Gabriel Urbain Faure
Faure was born at pamiers (Ariege), France, May 13, 1845.
He studied at Paris with Niedermayer, and also under Deitsche and Saint-Saens. On leaving school, he became organist at a church in
Rennes, but in 1870 he returned to Paris.
After holding various positions as organist in the French capital he became maitre de Chapelle, and, later, organist at the Madeleine.
In 1896 he was appointed professor of composition at the Conservatoire, and in June, 1905, succeeded Dubois as Director, and still
occupies that exalted position.
He has been a prolific composer of all kinds of music, and first became known to the public on account of his admirable songs,
which are very touching and original. He has written a great number of them.
Among the most remarkable of these works may be mentioned “Apres un reve en Priere” and “Les Roses d’Ispahan”.
He has also published a number of pianoforte pieces.
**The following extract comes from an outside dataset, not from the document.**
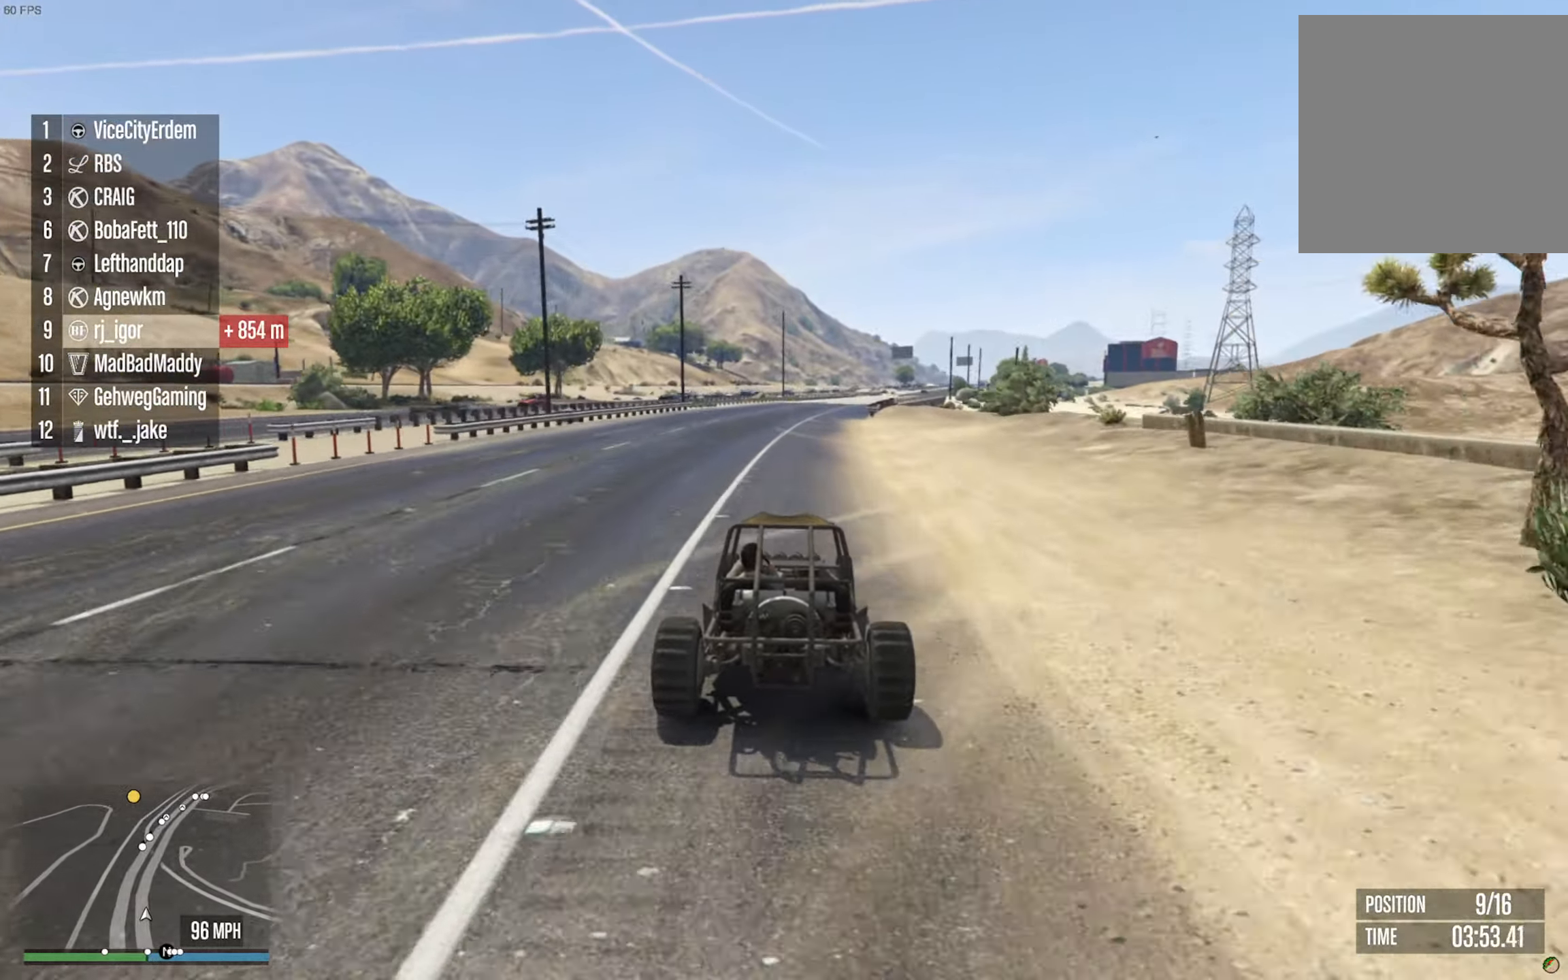
{"buttons": ["R2"], "left_stick": "down-right", "right_stick": "center", "events": [[417, "left_stick", "down-right"]]}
Among his most remarkable works, besides a Berceuse and Romance for violin and orchestra and an Elegie for ‘cello, two quartets for piano and strings, may be mentioned an orchestral suite, a symphony in D minor,
a one act operetta, a requiem and various other works of great merit.
His name is frequently and unjustly confused with that of J. Faure, who wrote The Palm Branches. His position as head of the Paris Conservatoire entitles him to be regarded as being among the foremost musical educators of the day.